Segment Start: Excerpt provided

If we are focused on our beliefs, it is important what we believe–so the major activity is conversion to the “right” belief. In creating it doesn’t matter what we believe, but how well we create. In fact, the central questions are: What result do I want to create? Where am I now? And how will I move from here to there. No matter what we believe, good, bad, or indifferent, we will be able to master our own creative process, and use that mastery in our own life-and work-building process.
Regarding belief and creating, I read the following quote in a 1961 book by Gladys Schmitt titled Da Vinci in which the great painter said: “It was always curious to me why it took longer for a farmer to paint his barn than it did for me to paint the Mona Lisa. The great joy in the art of life is to always think of the end and to begin.”
Thank you Books! Your comment makes me want to stand up and salute! Powerful.
I’very adopted the phrase Ready, Fire, Aim to motivate myself when I see that i’m not being productive. Sort of like the Nike motto: Just Do It!
Thanks Norman. YOu make me think … adapt as you go. If you don’t adapt you never get there. thanks.
Dan, thanks for another great post. At times, when my energy is low and I have many tasks to handle, I create a “to do” list and rank tasks in order of difficulty. Then I start working on the LEAST difficult item, and work up from there. This isn’t my standard practice, but it beats being paralyzed when I have completed an “A-List” job only to find that many other things are calling for my attention.
Thanks Bob. What I love about your comment is it went in the opposite direction than I expected. I like the idea that when energy is low, tackle a small issue. Bingo!
Ha – this was the final tell! And now I have my OneWord for 2015! It’s “BEGIN” and it’s already on a sticky on my screen. This is the second year I’m doing OneWord and Dan you were the one who introduced me to the concept last year. My 2014 word was “patience” and it really helped me throughout the year. Hoping it’ll be the same this time around.
= double thank you!
Thanks Daniel. Great word. Mine is extend. I must say that “begin” is so awesome I want it. 🙂 Best wishes.
That’s an awesome word, Daniel! I bet it will have staying power for the entire year! My word is Sharpen so I can get better at what I do and who I am.

Segment End: Excerpt provided
Segment Start: Data shown

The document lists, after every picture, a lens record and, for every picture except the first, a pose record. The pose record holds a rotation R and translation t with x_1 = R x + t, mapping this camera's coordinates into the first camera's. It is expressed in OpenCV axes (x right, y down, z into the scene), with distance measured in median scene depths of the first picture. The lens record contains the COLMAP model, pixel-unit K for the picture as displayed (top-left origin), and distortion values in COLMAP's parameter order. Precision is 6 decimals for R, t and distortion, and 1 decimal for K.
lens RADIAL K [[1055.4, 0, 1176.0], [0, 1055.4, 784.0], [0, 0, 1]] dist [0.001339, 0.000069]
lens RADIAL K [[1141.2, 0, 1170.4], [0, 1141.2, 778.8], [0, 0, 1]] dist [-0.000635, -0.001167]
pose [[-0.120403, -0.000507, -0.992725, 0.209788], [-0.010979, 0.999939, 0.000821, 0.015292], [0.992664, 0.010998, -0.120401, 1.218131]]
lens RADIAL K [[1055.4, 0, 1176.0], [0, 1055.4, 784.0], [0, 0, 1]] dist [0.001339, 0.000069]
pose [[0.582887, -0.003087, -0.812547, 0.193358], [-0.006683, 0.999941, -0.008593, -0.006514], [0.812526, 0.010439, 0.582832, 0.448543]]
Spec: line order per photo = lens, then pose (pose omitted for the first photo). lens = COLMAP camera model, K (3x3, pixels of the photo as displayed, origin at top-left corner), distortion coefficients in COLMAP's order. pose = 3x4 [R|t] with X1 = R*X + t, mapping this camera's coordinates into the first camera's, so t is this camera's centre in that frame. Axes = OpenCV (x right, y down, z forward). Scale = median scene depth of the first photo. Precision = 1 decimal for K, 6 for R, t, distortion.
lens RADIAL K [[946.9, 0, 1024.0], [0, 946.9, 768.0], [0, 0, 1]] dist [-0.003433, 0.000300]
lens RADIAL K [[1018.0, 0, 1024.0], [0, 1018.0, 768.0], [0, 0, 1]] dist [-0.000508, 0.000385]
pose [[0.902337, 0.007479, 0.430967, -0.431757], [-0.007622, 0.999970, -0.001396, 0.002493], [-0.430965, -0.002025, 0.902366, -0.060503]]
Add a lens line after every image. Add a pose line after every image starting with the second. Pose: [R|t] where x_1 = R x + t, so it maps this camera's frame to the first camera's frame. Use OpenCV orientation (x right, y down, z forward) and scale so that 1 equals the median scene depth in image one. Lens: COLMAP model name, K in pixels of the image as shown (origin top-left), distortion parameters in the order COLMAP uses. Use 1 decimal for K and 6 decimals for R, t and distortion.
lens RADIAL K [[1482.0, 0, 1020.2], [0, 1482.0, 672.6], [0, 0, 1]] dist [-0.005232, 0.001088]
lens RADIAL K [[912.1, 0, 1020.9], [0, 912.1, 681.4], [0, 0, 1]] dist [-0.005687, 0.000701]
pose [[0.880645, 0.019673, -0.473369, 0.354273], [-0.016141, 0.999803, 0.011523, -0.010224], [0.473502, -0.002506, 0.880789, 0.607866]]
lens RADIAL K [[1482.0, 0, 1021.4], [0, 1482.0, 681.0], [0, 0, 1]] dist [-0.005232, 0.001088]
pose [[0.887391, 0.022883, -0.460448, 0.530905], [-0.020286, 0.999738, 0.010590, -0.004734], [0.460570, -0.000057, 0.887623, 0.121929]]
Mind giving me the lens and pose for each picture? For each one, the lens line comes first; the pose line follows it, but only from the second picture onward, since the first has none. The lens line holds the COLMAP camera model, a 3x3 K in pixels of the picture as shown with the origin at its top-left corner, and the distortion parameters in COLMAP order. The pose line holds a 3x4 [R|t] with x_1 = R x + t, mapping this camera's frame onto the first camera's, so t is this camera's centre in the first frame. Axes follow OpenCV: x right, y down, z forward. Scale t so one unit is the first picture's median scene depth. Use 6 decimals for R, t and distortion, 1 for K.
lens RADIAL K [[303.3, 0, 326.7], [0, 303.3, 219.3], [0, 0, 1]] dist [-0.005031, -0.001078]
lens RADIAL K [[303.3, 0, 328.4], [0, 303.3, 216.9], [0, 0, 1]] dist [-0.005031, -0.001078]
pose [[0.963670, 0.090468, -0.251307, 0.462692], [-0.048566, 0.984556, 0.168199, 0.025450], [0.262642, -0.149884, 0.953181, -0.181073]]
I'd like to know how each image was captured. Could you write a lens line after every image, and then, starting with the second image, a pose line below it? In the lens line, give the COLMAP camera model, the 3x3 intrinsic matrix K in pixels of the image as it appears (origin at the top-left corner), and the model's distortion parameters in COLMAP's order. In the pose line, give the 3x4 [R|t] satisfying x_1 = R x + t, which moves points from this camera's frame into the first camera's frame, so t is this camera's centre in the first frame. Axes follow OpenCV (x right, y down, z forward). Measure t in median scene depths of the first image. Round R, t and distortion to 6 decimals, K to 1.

Segment End: Data shown

■ **Exercises**:
1 – In the comment thread, what was the 2014 OneWord of the commenter who picked "BEGIN" for 2015?
2 – Which words does the comment thread give as someone's OneWord? List them all.
3 – Can you carry the comment thread forward from its last comment?
The items aren't needed for any of this.

■ **Outputs in order**:
1 – Patience.

2 – Begin, patience, extend, sharpen.

3 –
Great advice!! Ok. I gotta go do something now!!! Tganks
I noticed #5 (“Hang with people who get things done.”) jives with the idea that we are the “average of the 5” people we spend the most time with.
We tell our children to choose their friends wisely; do we (adults) follow our own advice?
I have the hardest time beginning WORK in the morning. Funny thing is that when I’m done a task, I rarely think about how hard it was to start in the first place. Funny how that works. Thanks for sharing this, Dan!
I love 12 and 13! I was sub-lead on a project that with two weeks to the final deadline, individuals were still trying to redesign a piece for the umpteenth time. It was incredibly frustrating to watch talented people waste energy and an inordinate amount of time on planning, only to scramble at the end and be forced to abandon their original plans.
An over-emphasis on production is bad, but not producing is worse.
But what it does not address is, ” What is it that makes us not work, viz. put in our best when we do have the ability to do that?’ As I think of this, I realise that our work, our actions and thoughts are intrinsically linked to how the situation occurs for us. This occurring is again based on many things but one of them is context. The question that arises is , ‘ Can we change the context…. and thereby the occurring?’ I suppose that is what Leadership is all about, to be able to shift the occurring of all concerned and align that to a created future.